Task to carry out: Copy exactly the lines from the beginning of the data down to and including the line holding "içerikler üretmek önemlidir.", without any pictures.

[Collected data]
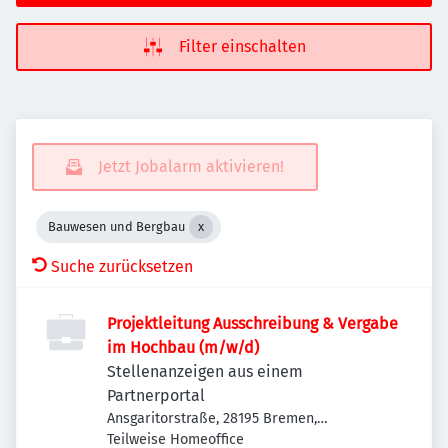
Filter einschalten
Jetzt Jobalarm aktivieren!
Bauwesen und Bergbau
Suche zurücksetzen
Projektleitung Ausschreibung & Vergabe
im Hochbau (m/w/d)
Stellenanzeigen aus einem
Partnerportal
Ansgaritorstraße, 28195 Bremen,
Deutschland
Teilweise Homeoffice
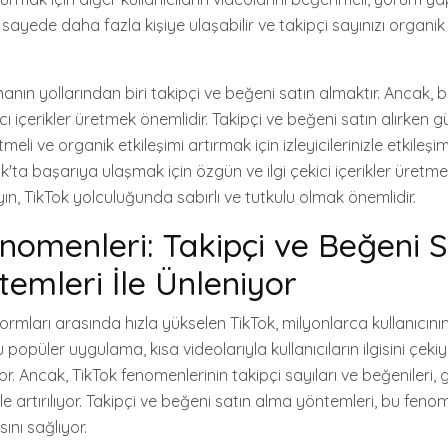
u sayede daha fazla kişiye ulaşabilir ve takipçi sayınızı organik
nın yollarından biri takipçi ve beğeni satın almaktır. Ancak, 
 içerikler üretmek önemlidir. Takipçi ve beğeni satın alırken gü
meli ve organik etkileşimi artırmak için izleyicilerinizle etkileş
ok'ta başarıya ulaşmak için özgün ve ilgi çekici içerikler üre
ın, TikTok yolculuğunda sabırlı ve tutkulu olmak önemlidir.
nomenleri: Takipçi ve Beğeni S
emleri İle Ünleniyor
mları arasında hızla yükselen TikTok, milyonlarca kullanıcının
popüler uygulama, kısa videolarıyla kullanıcıların ilgisini çeki
or. Ancak, TikTok fenomenlerinin takipçi sayıları ve beğenileri, 
artırılıyor. Takipçi ve beğeni satın alma yöntemleri, bu fenom
ını sağlıyor.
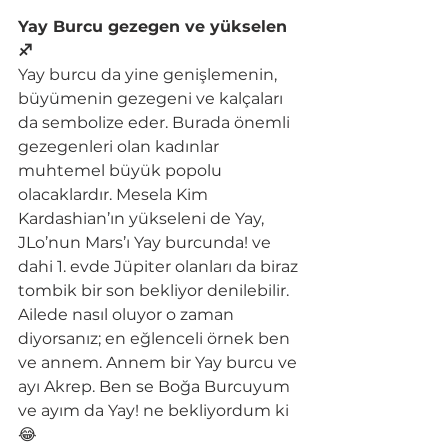
Yay Burcu gezegen ve yükselen 
♐
Yay burcu da yine genişlemenin, 
büyümenin gezegeni ve kalçaları 
da sembolize eder. Burada önemli 
gezegenleri olan kadınlar 
muhtemel büyük popolu 
olacaklardır. Mesela Kim 
Kardashian’ın yükseleni de Yay, 
JLo’nun Mars’ı Yay burcunda! ve 
dahi 1. evde Jüpiter olanları da biraz 
tombik bir son bekliyor denilebilir.
Ailede nasıl oluyor o zaman 
diyorsanız; en eğlenceli örnek ben 
ve annem. Annem bir Yay burcu ve 
ayı Akrep. Ben se Boğa Burcuyum 
ve ayım da Yay! ne bekliyordum ki
😂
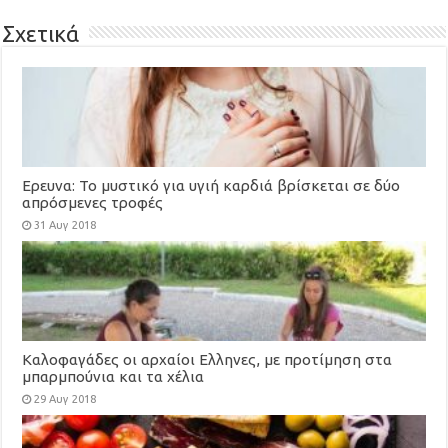
Σχετικά
Ερευνα: To μυστικό για υγιή καρδιά βρίσκεται σε δύο
απρόσμενες τροφές
31 Αυγ 2018
Καλοφαγάδες οι αρχαίοι Ελληνες, με προτίμηση στα
μπαρμπούνια και τα χέλια
29 Αυγ 2018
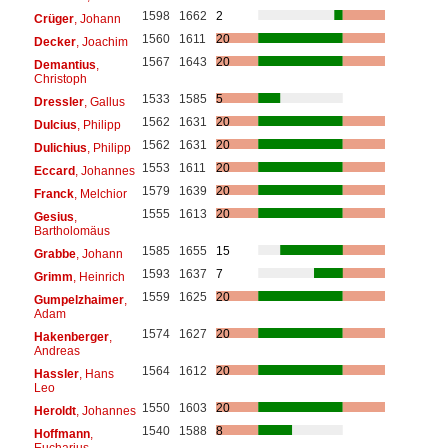
1598
1662
2
Crüger
, Johann
1560
1611
20
Decker
, Joachim
1567
1643
20
Demantius
,
Christoph
1533
1585
5
Dressler
, Gallus
1562
1631
20
Dulcius
, Philipp
1562
1631
20
Dulichius
, Philipp
1553
1611
20
Eccard
, Johannes
1579
1639
20
Franck
, Melchior
1555
1613
20
Gesius
,
Bartholomäus
1585
1655
15
Grabbe
, Johann
1593
1637
7
Grimm
, Heinrich
1559
1625
20
Gumpelzhaimer
,
Adam
1574
1627
20
Hakenberger
,
Andreas
1564
1612
20
Hassler
, Hans
Leo
1550
1603
20
Heroldt
, Johannes
1540
1588
8
Hoffmann
,
Eucharius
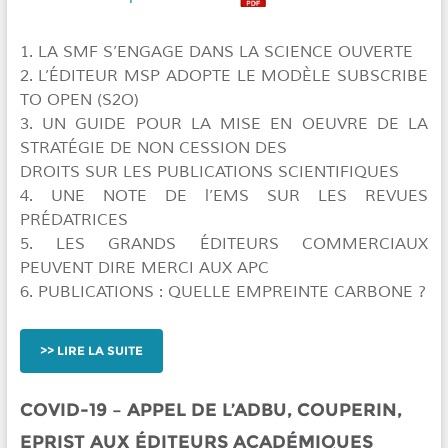
1. LA SMF S’ENGAGE DANS LA SCIENCE OUVERTE
2. L’ÉDITEUR MSP ADOPTE LE MODÈLE SUBSCRIBE
TO OPEN (S2O)
3. UN GUIDE POUR LA MISE EN OEUVRE DE LA
STRATÉGIE DE NON CESSION DES
DROITS SUR LES PUBLICATIONS SCIENTIFIQUES
4. UNE NOTE DE l’EMS SUR LES REVUES
PRÉDATRICES
5. LES GRANDS ÉDITEURS COMMERCIAUX
PEUVENT DIRE MERCI AUX APC
6. PUBLICATIONS : QUELLE EMPREINTE CARBONE ?
LIRE LA SUITE
COVID-19 – APPEL DE L’ADBU, COUPERIN,
EPRIST AUX ÉDITEURS ACADÉMIQUES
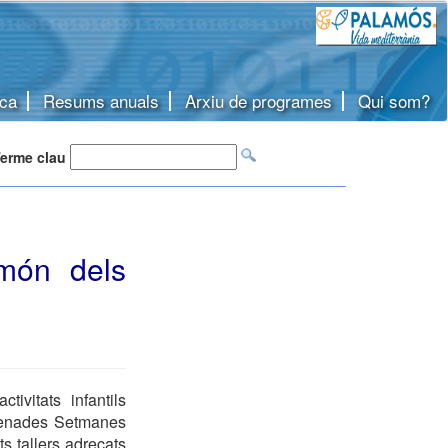
ca
Resums anuals
Arxiu de programes
Qui som?
erme clau
 món dels
ivitats infantils
omenades Setmanes
s tallers adreçats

Task solution:
Filter einschalten
Jetzt Jobalarm aktivieren!
Bauwesen und Bergbau
Suche zurücksetzen
Projektleitung Ausschreibung & Vergabe
im Hochbau (m/w/d)
Stellenanzeigen aus einem
Partnerportal
Ansgaritorstraße, 28195 Bremen,
Deutschland
Teilweise Homeoffice
u sayede daha fazla kişiye ulaşabilir ve takipçi sayınızı organik
nın yollarından biri takipçi ve beğeni satın almaktır. Ancak, 
 içerikler üretmek önemlidir. Takipçi ve beğeni satın alırken gü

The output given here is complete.